A multi-instrumentalist and singer/songwriter/producer, Ashley established her musical footing early on. By first grade, she'd written her first song; by sixth, she'd attained fluency on six different instruments. In middle school, she discovered a gateway to the art of production using her family's double-cassette karaoke machine to craft fully-arranged multi-track recordings.
Having previously written albums from a more traditional singer/songwriter standpoint, Ashley had long harbored the desire to shift course and explore her first musical love: nostalgic, textured synth pop. This new sonic expedition would come to be distinguished as Girl From The Moon, and Space + Skin + Time –- her debut album as such –- makes an impressive opening statement.

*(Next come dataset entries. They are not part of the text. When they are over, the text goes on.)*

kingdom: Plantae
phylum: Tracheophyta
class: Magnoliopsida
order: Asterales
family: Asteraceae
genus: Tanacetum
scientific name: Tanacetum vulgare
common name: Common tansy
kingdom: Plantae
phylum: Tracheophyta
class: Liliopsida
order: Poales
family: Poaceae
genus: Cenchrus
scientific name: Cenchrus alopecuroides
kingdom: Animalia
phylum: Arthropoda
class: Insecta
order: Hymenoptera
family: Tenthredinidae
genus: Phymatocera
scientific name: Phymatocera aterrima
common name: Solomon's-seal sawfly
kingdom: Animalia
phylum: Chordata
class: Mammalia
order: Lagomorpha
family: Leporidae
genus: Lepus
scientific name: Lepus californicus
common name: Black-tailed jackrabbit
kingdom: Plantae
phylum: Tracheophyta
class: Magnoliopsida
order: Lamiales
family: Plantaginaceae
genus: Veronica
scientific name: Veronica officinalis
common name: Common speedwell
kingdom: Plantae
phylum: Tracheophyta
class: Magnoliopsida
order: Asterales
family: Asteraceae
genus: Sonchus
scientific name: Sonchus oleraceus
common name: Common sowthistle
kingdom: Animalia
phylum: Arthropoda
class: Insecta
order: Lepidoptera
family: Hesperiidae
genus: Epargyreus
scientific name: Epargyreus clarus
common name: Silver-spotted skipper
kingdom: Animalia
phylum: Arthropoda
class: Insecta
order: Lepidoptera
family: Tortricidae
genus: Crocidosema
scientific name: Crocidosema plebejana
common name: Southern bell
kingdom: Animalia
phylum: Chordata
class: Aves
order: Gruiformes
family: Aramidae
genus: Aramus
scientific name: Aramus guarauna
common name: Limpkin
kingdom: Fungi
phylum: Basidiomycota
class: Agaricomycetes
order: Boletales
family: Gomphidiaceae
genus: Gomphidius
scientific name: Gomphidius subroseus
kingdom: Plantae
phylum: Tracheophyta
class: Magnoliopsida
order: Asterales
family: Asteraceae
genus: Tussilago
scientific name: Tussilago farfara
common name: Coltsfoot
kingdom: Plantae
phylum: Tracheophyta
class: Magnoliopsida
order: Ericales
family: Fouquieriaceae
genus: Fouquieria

Produced and recorded by Creighton with Charles Barth and George White (Saddles) and mixed by Bryan Hanna (Tropical Depression, Verskotzi), Space + Skin + Time was tracked mostly in Ashley's own home studio and examines themes of intimacy and isolation. The music itself evokes (unironically) many mainstream pop artifacts from her youth, while simultaneously experimenting with devices that feel like a newer frontier. This sets a dreamy backdrop for Ashley's vocals, which sound distinct amidst the indie-songstress trend characterized by silky-soft, quaintly dulcet deliveries. Her voice is vulnerably direct (even on the dancier tracks), uniquely emoting the human condition with a purity that could only come from an unguarded heart.